Reflective listening is interacting to understand

Reflective listening is interacting to understand[1]

Reflective listening reflects the speaker’s attitudes

Rogers offers two guidelines for clarifications. First, they must be crafted exclusively out of what the client has already said, and second, they must clarify an insight that the client has already had.

Later, Rogers refers to a session transcript that shows how a therapist… specifically mirrors the client’s attitudes, rather than the client’s actual words. In this transcript, the therapist rarely says anything that could be construed as a reflection of the client’s speech.

Rogers and Wallen contend that… only two therapist moves are needed: simple acceptance of the client’s remarks with statements like ‘‘I see’’ or ‘‘yes,’’ and reflection of feeling.

Rogers and Wallen sometimes refers to the client’s feelings, but at other times to so-called emotionalized attitudes. For example, Rogers and Wallen give the example of a client who feels his wife is inconsiderate, and suggests the reflection: ‘‘You feel that she is pretty selfish.’’ This is not exactly a feeling per se, and appears to be an example of what Rogers and Wallen mean by emotionalized attitude.

Reflective listening reflects the listener’s empathy

…the therapist’s attitude is also vitally important. Reflection of feeling, then, is not a technique, but a method of implementing client-centered attitudes of acceptance and understanding.

True empathy, Rogers implies, is inherently provisional. In this respect, reflections of feeling are verbalizations of thoughts that tend to naturally enter the mind of a therapist who maintains an empathic attitude.

When the optimal attitude is achieved, the relationship between the therapist’s inner experience and his or her verbalizations becomes nearly seamless. The therapist simply gives voice to her or his thoughts, which are already empathic.

Rogerian empathy… is an ideal state of exquisitely sensitive moment-to-moment attunement to the client’s flow of experience that is so thoroughly immersive that Rogers goes so far as to call it ‘‘trancelike.’’

He reconceptualizes empathy as an iterative relational process in which the therapist participates, rather than a process occurring within the mind of the therapist. Empathy is a way of being with another person.

Reflective listening is closer understanding

First, every reflection must include an implied question to the client: Is what I am saying now precisely accurate for you? Second, every reflection must include an implied invitation: If what I am saying is not precisely accurate for you, help me revise my perception so that it is closer to your own.

…he suggests that reflections be renamed ‘‘testing understandings’’ or ‘‘checking perceptions.’’ These phrasings are attempts to further transform the reflection of feeling into an interactional concept. Reflection, here, refers not to the therapist’s speech itself, but purely to how it is experienced by the client.

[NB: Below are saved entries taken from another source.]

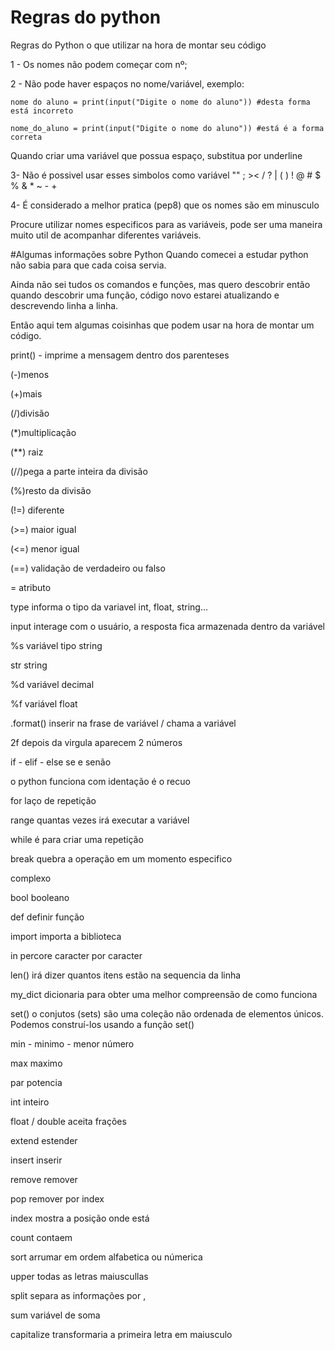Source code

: # Regras do python
Regras do Python o que utilizar na hora de montar seu código

1 - Os nomes não podem começar com nº;


2 - Não pode haver espaços no nome/variável, exemplo:


    nome do aluno = print(input("Digite o nome do aluno")) #desta forma está incorreto

    nome_do_aluno = print(input("Digite o nome do aluno")) #está é a forma correta


Quando criar uma variável que possua espaço, substitua por underline


3- Não é possivel usar esses simbolos como variável "" ; >< / ? | ( ) ! @ # $ % & * ~ - +


4- É considerado a melhor pratica (pep8) que os nomes são em minusculo

Procure utilizar nomes especificos para as variáveis, pode ser uma maneira muito util de acompanhar diferentes variáveis.


#Algumas informações sobre Python
Quando comecei a estudar python não sabia para que cada coisa servia.


Ainda não sei tudos os comandos e funções, mas quero descobrir então quando descobrir uma função, código novo estarei atualizando e descrevendo linha a linha.


Então aqui tem algumas coisinhas que podem usar na hora de montar um código.


print() - imprime a mensagem dentro dos parenteses 

(-)menos


(+)mais


(/)divisão


(*)multiplicação


(**) raiz


(//)pega a parte inteira da divisão


(%)resto da divisão


(!=) diferente


(>=) maior igual


(<=) menor igual


(==) validação de verdadeiro ou falso


= atributo


type informa o tipo da variavel int, float, string...


input interage com o usuário, a resposta fica armazenada dentro da variável


%s variável tipo string


str string


%d variável decimal


%f variável float


.format() inserir na frase de variável / chama a variável


2f depois da virgula aparecem 2 números


if - elif - else se e senão 


o python funciona com identação é o recuo 


for laço de repetição


range quantas vezes irá executar a variável


while é para criar uma repetição 


break quebra a operação em um momento especifico


complexo


bool booleano


def definir função


import importa a biblioteca


in percore caracter por caracter


len() irá dizer quantos itens estão na sequencia da linha


my_dict dicionaria para obter uma melhor compreensão de como funciona 


set() o conjutos (sets) são uma coleção não ordenada de elementos únicos. Podemos construí-los usando a função set()


min - minimo - menor número


max maximo


par potencia


int inteiro


float / double aceita frações 


extend estender


insert inserir


remove remover


pop remover por index


index mostra a posição onde está


count contaem


sort arrumar em ordem alfabetica ou númerica 


upper todas as letras maiuscullas


split separa as informações por , 


sum variável de soma


capitalize transformaria a primeira letra em maiusculo
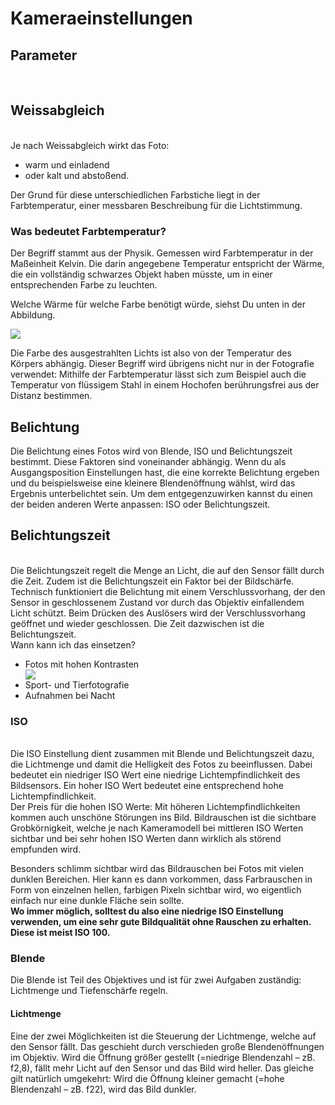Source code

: <h1> Kameraeinstellungen </h1>

<h2> Parameter </h2>



<br> 
<h2>Weissabgleich </h2> <br>
Je nach Weissabgleich wirkt das Foto:
<ul>
 <li> warm und einladend </li>
<li> oder kalt und abstoßend.</li> 
 </ul>
Der Grund für diese unterschiedlichen Farbstiche liegt in der Farbtemperatur, einer messbaren Beschreibung für die Lichtstimmung.

<h3> Was bedeutet Farbtemperatur? </h3>
Der Begriff stammt aus der Physik. Gemessen wird Farbtemperatur in der Maßeinheit Kelvin. Die darin angegebene Temperatur entspricht der Wärme, die ein vollständig schwarzes Objekt haben müsste, um in einer entsprechenden Farbe zu leuchten.

Welche Wärme für welche Farbe benötigt würde, siehst Du unten in der Abbildung. <br>

<img src="https://fotoschule.fotocommunity.de/wp-content/uploads/2015/02/thumb-11.jpg"> 

Die Farbe des ausgestrahlten Lichts ist also von der Temperatur des Körpers abhängig. Dieser Begriff wird übrigens nicht nur in der Fotografie verwendet: Mithilfe der Farbtemperatur lässt sich zum Beispiel auch die Temperatur von flüssigem Stahl in einem Hochofen berührungsfrei aus der Distanz bestimmen.

<h2> Belichtung </h2> 
Die Belichtung eines Fotos wird von Blende, ISO und Belichtungszeit bestimmt. Diese Faktoren sind voneinander abhängig. Wenn du als Ausgangsposition Einstellungen hast, die eine korrekte Belichtung ergeben und du beispielsweise eine kleinere Blendenöffnung wählst, wird das Ergebnis unterbelichtet sein. Um dem entgegenzuwirken kannst du einen der beiden anderen Werte anpassen: ISO oder Belichtungszeit. 

<h2> Belichtungszeit </h2>  <br>
Die Belichtungszeit regelt die Menge an Licht, die auf den Sensor fällt durch die Zeit. Zudem ist die Belichtungszeit ein Faktor bei der Bildschärfe.
<br> 
Technisch funktioniert die Belichtung mit einem Verschlussvorhang, der den Sensor in geschlossenem Zustand vor durch das Objektiv einfallendem Licht schützt. Beim Drücken des Auslösers wird der Verschlussvorhang geöffnet und wieder geschlossen. Die Zeit dazwischen ist die Belichtungszeit.
<br>
Wann kann ich das einsetzen?
 <ul>
  <li> Fotos mit hohen Kontrasten </li>
  <img src="https://www.besserfotografieren.com/wp-content/uploads/sites/4/2019/05/menschen-unterbelichtet.jpg">
  <li> Sport- und Tierfotografie </li>
  <li> Aufnahmen bei Nacht</li>
  </ul>

<h3>ISO </h3> <br>
Die ISO Einstellung dient zusammen mit Blende und Belichtungszeit dazu, die Lichtmenge und damit die Helligkeit des Fotos zu beeinflussen. Dabei bedeutet ein niedriger ISO Wert eine niedrige Lichtempfindlichkeit des Bildsensors. Ein hoher ISO Wert bedeutet eine entsprechend hohe Lichtempfindlichkeit.
<br>
Der Preis für die hohen ISO Werte: Mit höheren Lichtempfindlichkeiten kommen auch unschöne Störungen ins Bild. Bildrauschen ist die sichtbare Grobkörnigkeit, welche je nach Kameramodell bei mittleren ISO Werten sichtbar und bei sehr hohen ISO Werten dann wirklich als störend empfunden wird.

Besonders schlimm sichtbar wird das Bildrauschen bei Fotos mit vielen dunklen Bereichen. Hier kann es dann vorkommen, dass Farbrauschen in Form von einzelnen hellen, farbigen Pixeln sichtbar wird, wo eigentlich einfach nur eine dunkle Fläche sein sollte. </br>
<b>Wo immer möglich, solltest du also eine niedrige ISO Einstellung verwenden, um eine sehr gute Bildqualität ohne Rauschen zu erhalten. Diese ist meist ISO 100. </b>
<br>

<h3> Blende </h3>
Die Blende ist Teil des Objektives und ist für zwei Aufgaben zuständig: Lichtmenge und Tiefenschärfe regeln.
<h4> Lichtmenge </h4>
Eine der zwei Möglichkeiten ist die Steuerung der Lichtmenge, welche auf den Sensor fällt. Das geschieht durch verschieden große Blendenöffnungen im Objektiv. Wird die Öffnung größer gestellt (=niedrige Blendenzahl – zB. f2,8), fällt mehr Licht auf den Sensor und das Bild wird heller. Das gleiche gilt natürlich umgekehrt: Wird die Öffnung kleiner gemacht (=hohe Blendenzahl – zB. f22), wird das Bild dunkler.
<img src="https://www.besserfotografieren.com/wp-content/uploads/sites/4/2019/05/50mm-objektiv.jpg" alt="Objektiv>
<em> Ein 50mm Objektiv mit ganz geöffneter Blende. </em>

<h4> Schärfentiefe </h4>
Die zweite Funktion der Blende ist die Steuerung der Schärfentiefe. Das bedeutet, dass es von der Blendeneinstellung abhängt, ob ein Foto durchgehend scharf ist oder aber nur ein kleiner Teil davon.

Dabei sorgt eine weit geöffnete Blende (=niedrige Blendenzahl) für eine geringe Schärfentiefe und eine geschlossene Blende (=hohe Blendenzahl) für einen grösseren Schärfebereich.

Was genau ist die Schärfentiefe eigentlich? Die Kamera stellt immer auf einen bestimmten Punkt, eine bestimmte Entfernung von der Kamera scharf. Schärfentiefe bedeutet, dass ein bestimmter Bereich von diesem Punkt zur Kamera (ca. 1/3) und von diesem Punkt von der Kamera weg (ca. 2/3) scharf abgebildet wird. <br>
Je kleiner bzw. je weiter geschlossen die Blende (=größere Blendenzahl), desto grösser dieser Bereich, desto mehr Schärfentiefe. <br>

<br> <br> 
<h3> Greenscreens </h3> <br> 

Der Vormarsch des Greenscreens in den vergangenen Jahren ist allerdings auch dem technischen Fortschritt geschuldet. Bei modernen Videokameras setzt sich jedes Pixel aus einem roten, einem blauen und zwei grünen Pixeln zusammen (siehe Video) - die Farbe Grün trägt also doppelt so viele Bildinformationen, was sie für Videoaufnahmen besonders interessant macht.
Wer vor einem Greenscreen oder Bluescreen dreht, sollte bei seinen Anziehsachen in jedem Fall darauf achten, eine entsprechende Kontrastfarbe zu wählen; sonst kann es - wie in unserem Clip zu sehen - durchaus passieren, dass man auf einmal ohne Oberkörper dasteht oder das zentrale Element des Videos mal eben verschwindet. Welche Farbe der Hintergrund hat, bleib theoretisch jedem selbst überlassen – die Vorteile von blau und grün sind allerdings nicht von der Hand zu weisen.
<br>

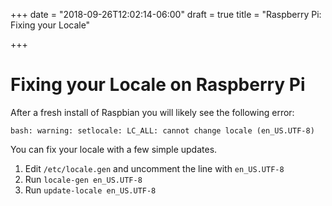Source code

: +++
date = "2018-09-26T12:02:14-06:00"
draft = true
title = "Raspberry Pi: Fixing your Locale"

+++
# Fixing your Locale on Raspberry Pi

After a fresh install of Raspbian you will likely see the following error:

    bash: warning: setlocale: LC_ALL: cannot change locale (en_US.UTF-8)

You can fix your locale with a few simple updates.

1. Edit `/etc/locale.gen` and uncomment the line with `en_US.UTF-8`
2. Run `locale-gen en_US.UTF-8`
3. Run `update-locale en_US.UTF-8`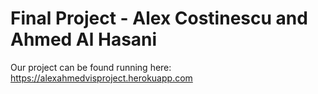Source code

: <h1>Final Project - Alex Costinescu and Ahmed Al Hasani</h1>

Our project can be found running here: https://alexahmedvisproject.herokuapp.com
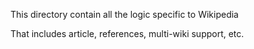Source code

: This directory contain all the logic specific to Wikipedia

That includes article, references, multi-wiki support, etc.
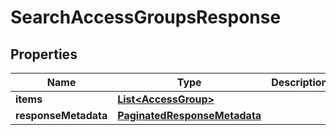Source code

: 

# SearchAccessGroupsResponse


## Properties

| Name | Type | Description | Notes |
|------------ | ------------- | ------------- | -------------|
|**items** | [**List&lt;AccessGroup&gt;**](AccessGroup.md) |  |  [optional] |
|**responseMetadata** | [**PaginatedResponseMetadata**](PaginatedResponseMetadata.md) |  |  [optional] |



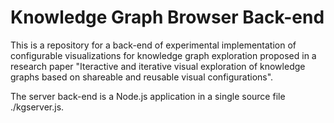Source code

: # Knowledge Graph Browser Back-end

This is a repository for a back-end of experimental implementation of configurable visualizations for knowledge graph exploration proposed in a research paper "Iteractive and iterative visual exploration of knowledge graphs based on shareable and reusable visual configurations".

The server back-end is a Node.js application in a single source file ./kgserver.js.
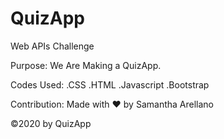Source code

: # QuizApp
Web APIs Challenge

Purpose:
We Are Making a QuizApp.

Codes Used: 
.CSS
.HTML
.Javascript
.Bootstrap

Contribution:
Made with ❤️ by Samantha Arellano

©2020 by QuizApp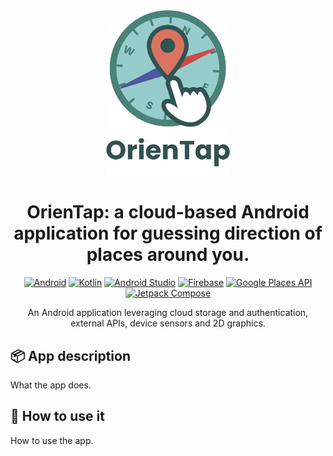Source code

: 
<div align="center">
  <img src="https://github.com/LeonardoFettucciari/MACC/blob/master/assets/logo_text.png" width="200">
</div>

<div align="center">

# OrienTap: a cloud-based Android application for guessing direction of places around you.

[![Android](https://img.shields.io/badge/Platform-Android-green.svg?logo=android)](https://www.android.com/)
[![Kotlin](https://img.shields.io/badge/Kotlin-2.0.0-orange.svg?logo=kotlin)](https://kotlinlang.org/)
[![Android Studio](https://img.shields.io/badge/IDE-Android%20Studio-brightgreen.svg?logo=android-studio)](https://developer.android.com/studio)
[![Firebase](https://img.shields.io/badge/Firebase-Backend-yellow.svg?logo=firebase)](https://firebase.google.com/)
[![Google Places API](https://img.shields.io/badge/API-Google%20Places-blue.svg?logo=google-maps)](https://developers.google.com/maps/documentation/places/web-service/overview)
[![Jetpack Compose](https://img.shields.io/badge/UI-Jetpack%20Compose-4285F4.svg?logo=android&logoColor=white)](https://developer.android.com/jetpack/compose)

</div>

<div align="center"> An Android application leveraging cloud storage and authentication, external APIs, device sensors and 2D graphics.</div>

## 📦 App description

What the app does.

## 🚀 How to use it

How to use the app.
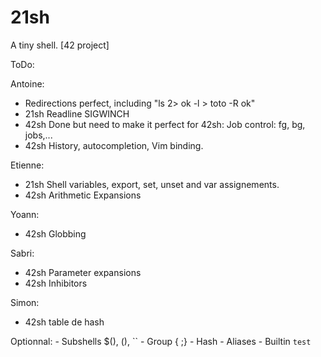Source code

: # 21sh
A tiny shell. [42 project]

ToDo:

Antoine:
- Redirections perfect, including "ls 2> ok -l > toto -R ok"
- 21sh Readline SIGWINCH
- 42sh Done but need to make it perfect for 42sh: Job control: fg, bg, jobs,...
- 42sh History, autocompletion, Vim binding.

Etienne:
- 21sh Shell variables, export, set, unset and var assignements.
- 42sh Arithmetic Expansions

Yoann:
- 42sh Globbing

Sabri:
- 42sh Parameter expansions
- 42sh Inhibitors

Simon:
- 42sh table de hash

Optionnal:
	- Subshells $(), (), ``
	- Group { ;}
	- Hash
	- Aliases
	- Builtin `test`
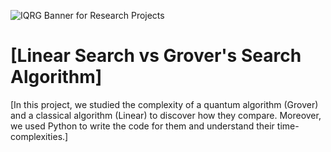 ![IQRG Banner for Research Projects](../IQRG_Banner_Research_Projects_2024.png)

# [Linear Search vs Grover's Search Algorithm]

[In this project, we studied the complexity of a quantum algorithm (Grover) and a classical algorithm (Linear) to discover how they compare. Moreover, we used Python to write the code for them and understand their time-complexities.]
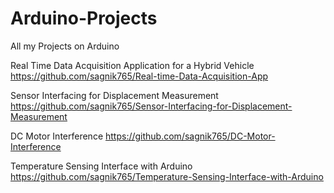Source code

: # Arduino-Projects
All my Projects on Arduino

Real Time Data Acquisition Application for a Hybrid Vehicle    https://github.com/sagnik765/Real-time-Data-Acquisition-App

Sensor Interfacing for Displacement Measurement    https://github.com/sagnik765/Sensor-Interfacing-for-Displacement-Measurement

DC Motor Interference    https://github.com/sagnik765/DC-Motor-Interference

Temperature Sensing Interface with Arduino    https://github.com/sagnik765/Temperature-Sensing-Interface-with-Arduino
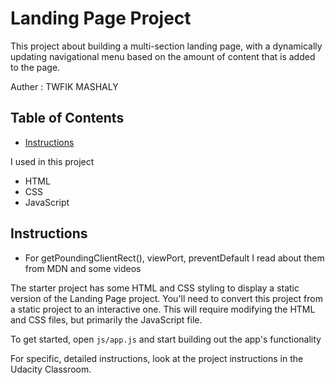 # Landing Page Project

This project about building a multi-section landing page, with a dynamically updating navigational menu based on the amount of content that is added to the page.


Auther : TWFIK MASHALY

## Table of Contents

* [Instructions](#instructions)

I used in this project 
- HTML
- CSS
- JavaScript

## Instructions

- For getPoundingClientRect(), viewPort, preventDefault  I read about them from MDN and some videos 


The starter project has some HTML and CSS styling to display a static version of the Landing Page project. You'll need to convert this project from a static project to an interactive one. This will require modifying the HTML and CSS files, but primarily the JavaScript file.

To get started, open `js/app.js` and start building out the app's functionality

For specific, detailed instructions, look at the project instructions in the Udacity Classroom.
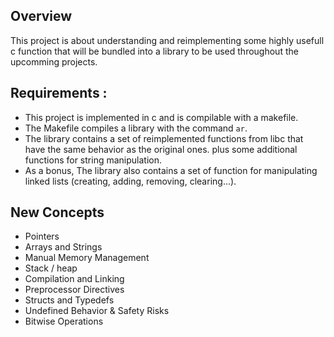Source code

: ## Overview

This project is about understanding and reimplementing some highly usefull c function that will be bundled into a library to be used throughout the upcomming projects.

## Requirements :

-   This project is implemented in c and is compilable with a makefile.
-   The Makefile compiles a library with the command `ar`.
-   The library contains a set of reimplemented functions from libc that have the same behavior as the original ones. plus some additional functions for string manipulation.
-   As a bonus, The library also contains a set of function for manipulating linked lists (creating, adding, removing, clearing…).

## New Concepts

-   Pointers
-   Arrays and Strings
-   Manual Memory Management
-   Stack / heap
-   Compilation and Linking
-   Preprocessor Directives
-   Structs and Typedefs
-   Undefined Behavior & Safety Risks
-   Bitwise Operations
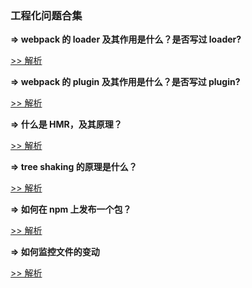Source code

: ### 工程化问题合集



**=> webpack 的 loader 及其作用是什么？是否写过 loader?**

[>> 解析](https://q.shanyue.tech/fe/webpack/74.html)



**=> webpack 的 plugin 及其作用是什么？是否写过 plugin?**

[>> 解析](https://q.shanyue.tech/fe/webpack/76.html)



**=> 什么是 HMR，及其原理？**

[>> 解析](https://q.shanyue.tech/fe/webpack/79.html)



**=> tree shaking 的原理是什么？**

[>> 解析](https://q.shanyue.tech/fe/webpack/87.html)



**=> 如何在 npm 上发布一个包？**

[>> 解析](https://q.shanyue.tech/fe/js/103.html)



**=> 如何监控文件的变动**

[>> 解析](https://q.shanyue.tech/fe/node/124.html)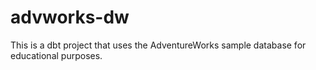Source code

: # advworks-dw

This is a dbt project that uses the AdventureWorks sample database for
educational purposes.
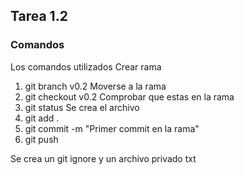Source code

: ## Tarea 1.2
### Comandos
Los comandos utilizados
Crear rama
1. git branch v0.2
Moverse a la rama
2. git checkout v0.2
Comprobar que estas en la rama
3. git status
Se crea el archivo
4. git add .
5. git commit -m "Primer commit en la rama"
6. git push

Se crea un git ignore y un archivo privado txt
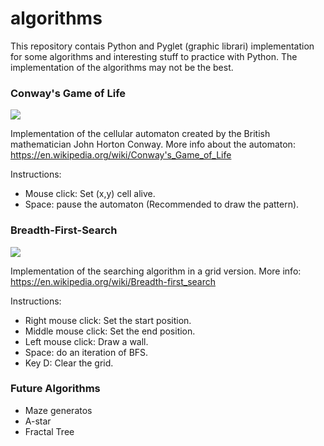 # algorithms
This repository contais Python and Pyglet (graphic librari) implementation for some algorithms and interesting
stuff to practice with Python. The implementation of the algorithms may not be the best.

### Conway's Game of Life
![](https://upload.wikimedia.org/wikipedia/commons/e/e5/Gospers_glider_gun.gif)

Implementation of the cellular automaton created by the British mathematician John Horton Conway.
More info about the automaton: https://en.wikipedia.org/wiki/Conway's_Game_of_Life

Instructions:
  - Mouse click: Set (x,y) cell alive.
  - Space: pause the automaton (Recommended to draw the pattern).
  
### Breadth-First-Search
![](https://i.stack.imgur.com/lOX1C.gif)

Implementation of the searching algorithm in a grid version.
More info: https://en.wikipedia.org/wiki/Breadth-first_search

Instructions:
  - Right mouse click: Set the start position.
  - Middle mouse click: Set the end position.
  - Left mouse click: Draw a wall. 
  - Space: do an iteration of BFS.
  - Key D: Clear the grid.
  
### Future Algorithms
  - Maze generatos
  - A-star
  - Fractal Tree
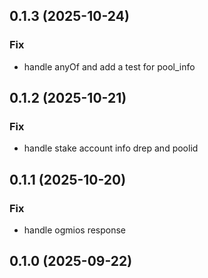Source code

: ## 0.1.3 (2025-10-24)

### Fix

- handle anyOf and add a test for pool_info

## 0.1.2 (2025-10-21)

### Fix

- handle stake account info drep and poolid

## 0.1.1 (2025-10-20)

### Fix

- handle ogmios response

## 0.1.0 (2025-09-22)
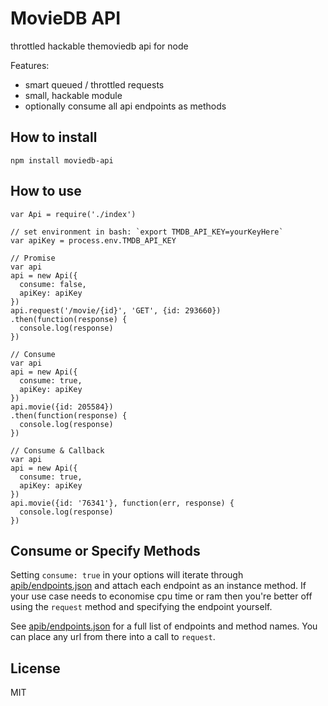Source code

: # MovieDB API

throttled hackable themoviedb api for node

Features:

 * smart queued / throttled requests
 * small, hackable module
 * optionally consume all api endpoints as methods

## How to install

    npm install moviedb-api

## How to use

    var Api = require('./index')

    // set environment in bash: `export TMDB_API_KEY=yourKeyHere`
    var apiKey = process.env.TMDB_API_KEY

    // Promise
    var api
    api = new Api({
      consume: false,
      apiKey: apiKey
    })
    api.request('/movie/{id}', 'GET', {id: 293660})
    .then(function(response) {
      console.log(response)
    })

    // Consume
    var api
    api = new Api({
      consume: true,
      apiKey: apiKey
    })
    api.movie({id: 205584})
    .then(function(response) {
      console.log(response)
    })

    // Consume & Callback
    var api
    api = new Api({
      consume: true,
      apiKey: apiKey
    })
    api.movie({id: '76341'}, function(err, response) {
      console.log(response)
    })


## Consume or Specify Methods

Setting `consume: true` in your options will iterate through
[apib/endpoints.json](apib/endpoints.json) and attach each endpoint as an
instance method. If your use case needs to economise cpu time or ram then you're
better off using the `request` method and specifying the endpoint yourself.

See [apib/endpoints.json](apib/endpoints.json) for a full list of endpoints and
method names. You can place any url from there into a call to `request`.

## License

MIT
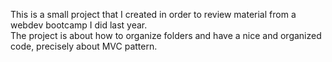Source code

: This is a small project that I created in order to review material from a webdev bootcamp I did last year.  
The project is about how to organize folders and have a nice and organized code, precisely about MVC pattern.  
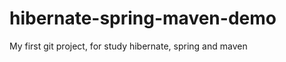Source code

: hibernate-spring-maven-demo
===========================

My first git project, for study hibernate, spring and maven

What is to the therapists a messy series of rough approximations appears to the client as a seamless surface of understanding.

Reflective listening recommendations

  1. Reflections should be directed to the emotional essence of what the client has expressed, and/or to the client’s felt sense of their emerging experiencing, rather than to concrete issues.
  2. Reflections must congruently implement therapist attitudes of acceptance and empathy.
  3. Reflections are part of an empathic dialogue. Accordingly, they must include the implicit invitation for the client to check their accuracy with the client’s inner felt experiencing, and to correct them if needed.
  4. Reflections may be safest when sculpted out of material drawn from the client’s remarks, and when they further develop insights that have already begun to emerge in the client, rather than referring to feelings and attitudes that the client has not yet expressed. However, if the empathic dialogue has advanced to the point that client and therapist are in a shared altered state of consciousness (=empathy trance), therapist understandings may emerge naturally as remarks that may appear unrelated to what the client has explicitly said.
  5. To be in a position to effectively use reflections, the therapist may cultivate an empathic frame of mind. If this underlying attitude is absent, reflections may be incongruent and, therefore, are unlikely to be effective.
  6. Reflections are best couched in provisional rather than declarative form [reflections are best when they’re tentative, not authoritative].
  7. Reflections should not interrupt the flow of the client’s process.[2]

  1. Minarik, Susan K. “Can You Hear Me Now? A Positive Guide to Listening Well.” Positive-Living-Now, 4 Sep. 2010, www.positive-living-now.com/can-you-hear-me-now-a-positive-guide-to-listening-well/. Accessed 1 June 2017.
  2. Arnold, Kyle. “Behind the mirror: Reflective listening and its tain in the work of Carl Rogers.” The Humanistic Psychologist 42.4 (2014): 354-369.